Agricoltura: «Cosa chiediamo a Lollobrigida»

Agricoltura: «Cosa chiediamo a Lollobrigida»
Francesco Lollobrigida con Sergio Mattarella © Quirinale.it

ASPETTATIVE La delega all’agricoltura nel Governo di Giorgia Meloni è di Francesco Lollobrigida, militante di Fratelli d’Italia della prima ora e cognato della presidente del Consiglio. Il primo cambiamento: all’agricoltura è stata aggiunta la «sovranità alimentare». Nelle prime dichiarazioni ha parlato di contrasto ai falsi prodotti italiani e lotta al Nutriscore, ossia l’etichettatura dei cibi proposta dall’Unione europea sulla base di un semaforo più o meno rosso a seconda della quantità di grassi, zuccheri e sale.

Cosa si aspettano le organizzazioni di categoria dal nuovo esecutivo? Claudio Conterno, presidente provinciale della Cia, afferma: «Il punto principale è l’emergenza energetica: serve introdurre crediti di imposta. Poi occorrono piani mirati di abbattimento della fauna selvatica, che pongano fine ai passaggi di responsabilità. E dobbiamo intervenire sul costo della manodopera agricola: lo si dovrà fare garantendo una giusta retribuzione agli operai e ciò è possibile diminuendo la tassazione». Il Pnrr è «un’occasione da non perdere, ma occorre essere veloci, per evitare di dover mandare indietro dei fondi, come accaduto con il Psr. Stop a chi inoltra richieste allettato dalla possibilità di mettere le mani sui soldi, sì a progetti fattibili e realizzabili». Per valorizzare i prodotti italiani «i controlli devono avere regole uguali per tutta l’Europa. Il Nutriscore, poi, rischia di demonizzare certi cibi. Importante è l’educazione alimentare, che deve partire dalle scuole».
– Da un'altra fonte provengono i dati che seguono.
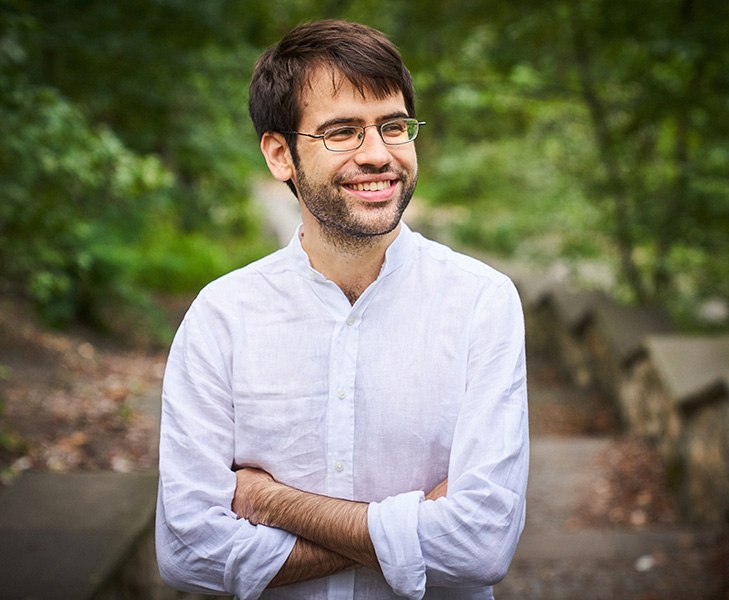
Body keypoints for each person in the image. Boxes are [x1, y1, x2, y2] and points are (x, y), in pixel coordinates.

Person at [155, 19, 529, 600]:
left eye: (393, 126)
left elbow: (480, 546)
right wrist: (414, 528)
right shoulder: (222, 317)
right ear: (281, 154)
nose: (378, 154)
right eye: (342, 132)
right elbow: (186, 553)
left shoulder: (481, 302)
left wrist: (272, 502)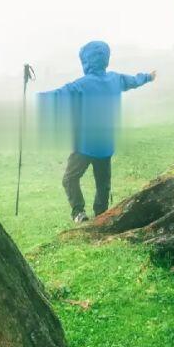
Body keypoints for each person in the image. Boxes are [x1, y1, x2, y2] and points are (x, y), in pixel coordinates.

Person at [38, 40, 156, 222]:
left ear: (86, 61)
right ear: (105, 59)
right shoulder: (116, 79)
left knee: (70, 179)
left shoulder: (81, 85)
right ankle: (102, 215)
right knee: (103, 184)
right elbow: (134, 81)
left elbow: (57, 96)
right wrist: (148, 77)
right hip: (105, 145)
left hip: (85, 145)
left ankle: (79, 212)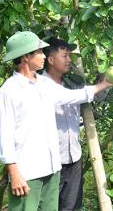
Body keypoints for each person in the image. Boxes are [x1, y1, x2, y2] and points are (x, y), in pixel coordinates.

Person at [0, 31, 113, 211]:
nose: (43, 56)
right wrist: (13, 172)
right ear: (25, 57)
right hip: (27, 172)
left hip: (51, 168)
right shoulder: (9, 91)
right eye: (39, 52)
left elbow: (74, 96)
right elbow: (3, 135)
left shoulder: (44, 85)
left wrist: (105, 83)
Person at [42, 37, 84, 211]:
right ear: (51, 60)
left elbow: (94, 96)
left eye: (69, 56)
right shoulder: (39, 86)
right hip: (50, 160)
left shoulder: (73, 84)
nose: (69, 60)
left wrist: (107, 77)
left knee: (72, 207)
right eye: (64, 56)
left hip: (74, 157)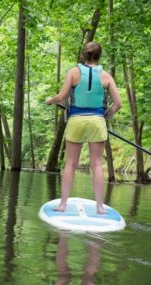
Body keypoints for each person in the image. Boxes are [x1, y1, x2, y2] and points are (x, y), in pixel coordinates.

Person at [45, 42, 121, 214]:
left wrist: (50, 100)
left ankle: (63, 204)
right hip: (97, 121)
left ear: (84, 55)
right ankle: (100, 207)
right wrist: (105, 117)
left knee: (71, 163)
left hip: (76, 121)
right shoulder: (106, 76)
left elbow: (62, 97)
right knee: (96, 164)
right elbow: (118, 104)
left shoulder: (73, 72)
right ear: (99, 56)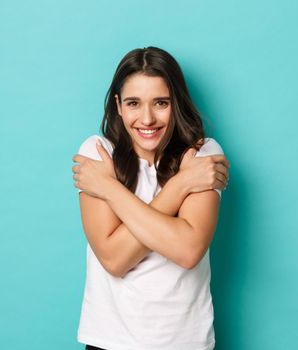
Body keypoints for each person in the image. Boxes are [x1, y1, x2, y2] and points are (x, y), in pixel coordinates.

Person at [71, 46, 230, 350]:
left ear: (177, 104)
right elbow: (114, 259)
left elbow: (187, 249)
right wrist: (181, 186)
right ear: (118, 106)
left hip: (185, 343)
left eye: (161, 103)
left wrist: (108, 188)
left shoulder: (203, 154)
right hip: (110, 342)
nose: (147, 119)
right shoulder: (98, 153)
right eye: (133, 103)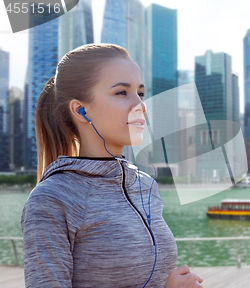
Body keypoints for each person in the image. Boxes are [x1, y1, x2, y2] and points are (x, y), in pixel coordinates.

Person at [21, 43, 203, 288]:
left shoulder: (145, 185)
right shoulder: (52, 199)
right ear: (81, 110)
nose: (139, 105)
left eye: (140, 93)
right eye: (121, 93)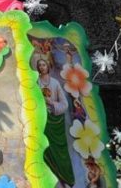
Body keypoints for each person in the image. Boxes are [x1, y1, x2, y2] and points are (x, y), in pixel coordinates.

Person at [36, 59, 75, 188]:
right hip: (42, 120)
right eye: (40, 65)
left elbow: (64, 104)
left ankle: (66, 179)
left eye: (44, 64)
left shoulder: (55, 83)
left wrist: (51, 103)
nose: (42, 67)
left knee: (60, 151)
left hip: (55, 122)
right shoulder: (35, 82)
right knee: (44, 149)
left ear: (48, 67)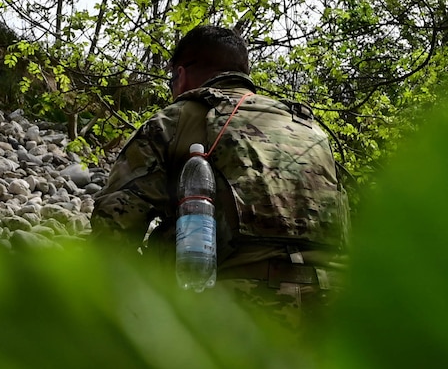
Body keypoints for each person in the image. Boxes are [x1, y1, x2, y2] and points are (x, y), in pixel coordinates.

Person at [91, 24, 348, 308]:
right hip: (333, 306)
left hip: (231, 311)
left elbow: (114, 227)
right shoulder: (309, 128)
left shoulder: (174, 120)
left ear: (181, 75)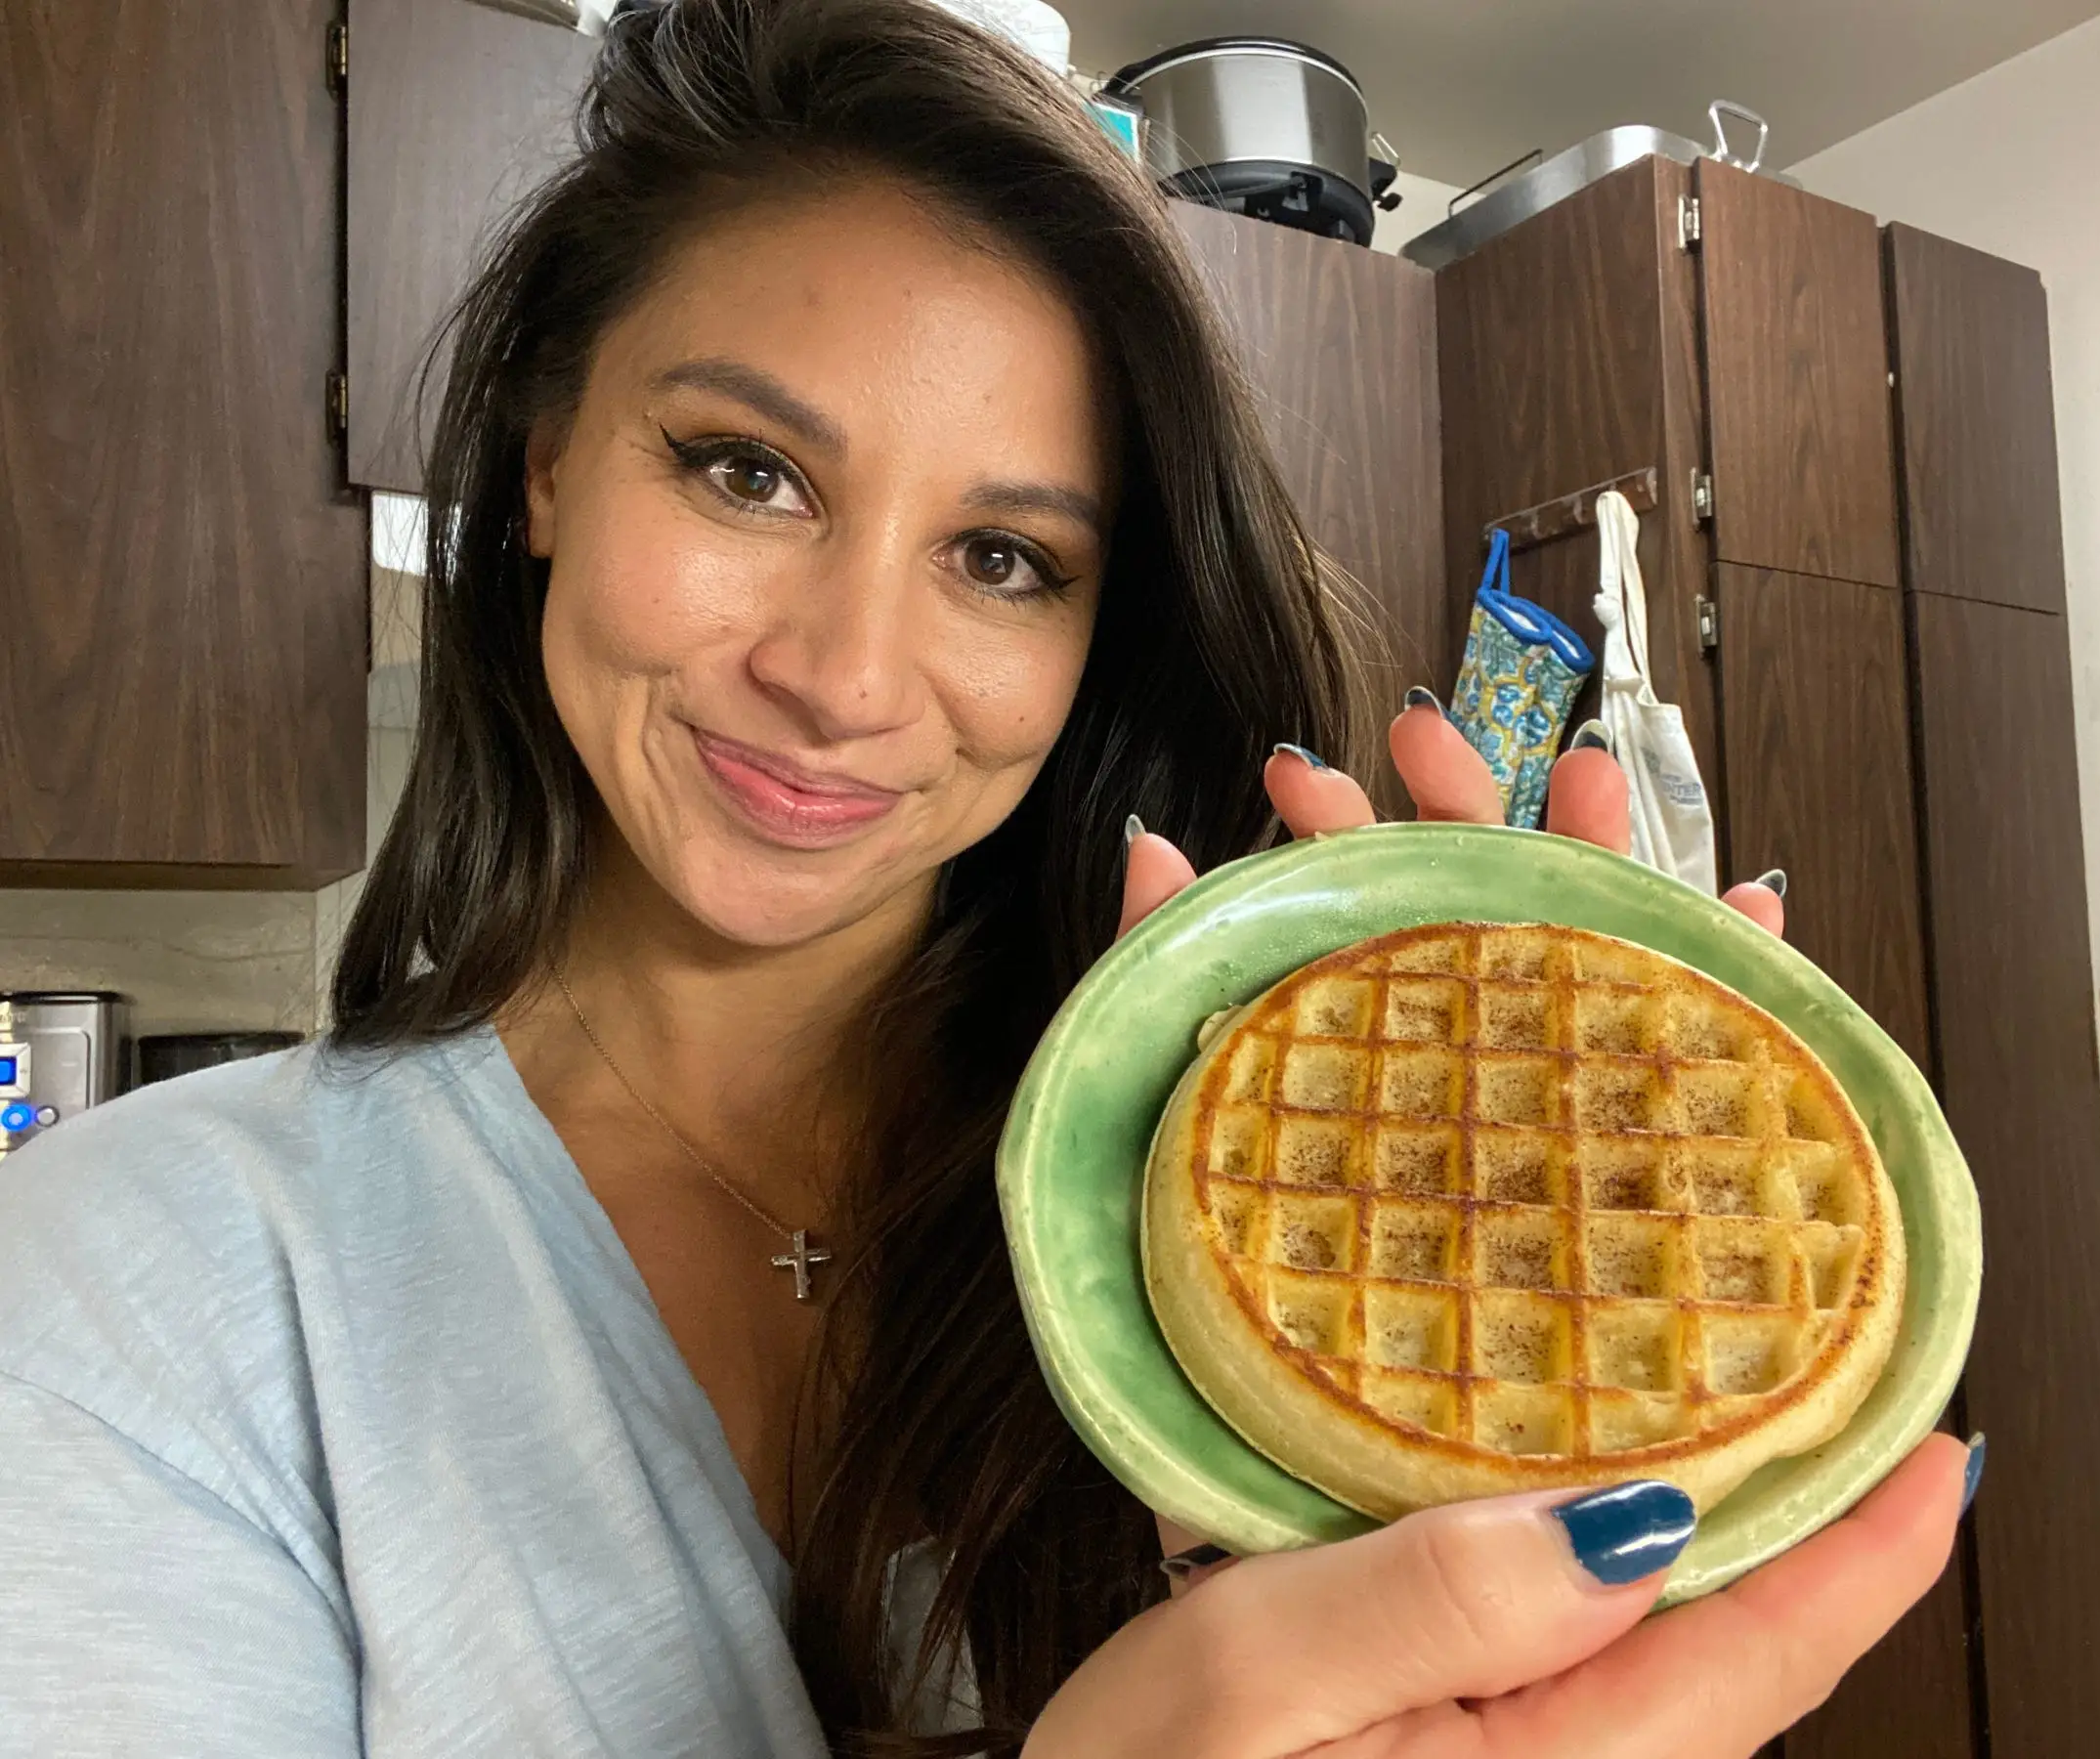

C’è un problema sui prezzi: «Frutta e nocciole fanno sì che l’agricoltura sia l’unico settore in cui, quando vendi, non sai ancora quanto prenderai. Riguardo agli allevamenti, credo che per spuntare prezzi equi occorra diminuire la quantità e favorire la qualità: meglio cento capi pagati il giusto che duecento male. Il turismo, non mordi e fuggi: dev’essere un motore di sviluppo». Anche per Enrico Allasia, a capo di Confagricoltura Cuneo, «il tema del momento è la crisi energetica: l’agricoltore la paga, ma non riesce a trasferirne i costi ai distributori o al consumatore. Va bene parlare di made in Italy, ma se non agevolo certe filiere ne rischio la scomparsa. La concorrenza europea non deve continuare a essere fraudolenta, con regole diverse in ogni Paese: ciò si applica anche alle norme che impongono limiti a volte non realistici ai trattamenti fitosanitari. La sostenibilità ambientale è importante, ma noi agricoltori siamo i custodi dell’ambiente e non gli avvelenatori. La sostenibilità deve essere anche economica: altrimenti chiudiamo». Se il cambiamento climatico è una realtà, «occorre far fronte alla sfida. Anche con il miglioramento genetico. Ciò permetterà, a esempio, alla viticoltura di sopravvivere. Va poi incrementato l’uso della tecnologia, compresi i droni. Giusto puntare a maggiore indipendenza alimentare, ma senza nascondere le difficoltà: siamo molto bravi a lavorare le materie prime, ma non tutto è prodotto da noi». Il vino lo si valorizza «potenziando l’abbinamento tra prodotto e territorio, mentre per l’allevamento dobbiamo ripartire dalla consapevolezza che tutti ci invidiano la razza piemontese. Servirà un’operazione di marketing spinto per promuoverla».

Enrico Nada, presidente provinciale di Coldiretti, dice: «Già nell’assemblea nazionale di luglio avevamo individuato cinque punti. Il primo penso sia già stato esaudito: chiedevamo che il Ministero si occupasse non solo di agricoltura ma di agroalimentare: il cambio di nome fa ben sperare. Ci opponiamo al Nutriscore, etichettatura dannosa che danneggia alcuni prodotti di origine naturale. Il Pnrr deve essere una chiave per la sovranità alimentare, i fondi vanno gestiti per ricerche su produzione e sostenibilità. L’autonomia energetica può essere raggiunta anche dando la possibilità alle aziende agricole di incrementare la dotazione di pannelli solari. Sulla gestione della fauna selvatica, la legge 157 è pronta ma ferma sui tavoli». Per la viticoltura «occorre ricercare varietà resistenti e semplificare i controlli. In frutticoltura bisogna far applicare il decreto di contrasto alle pratiche sleali, per non permettere di vendere al di sotto del prezzo di produzione. Riguardo alle nocciole, il problema è legato al fatto che il prezzo lo decide il trasformatore».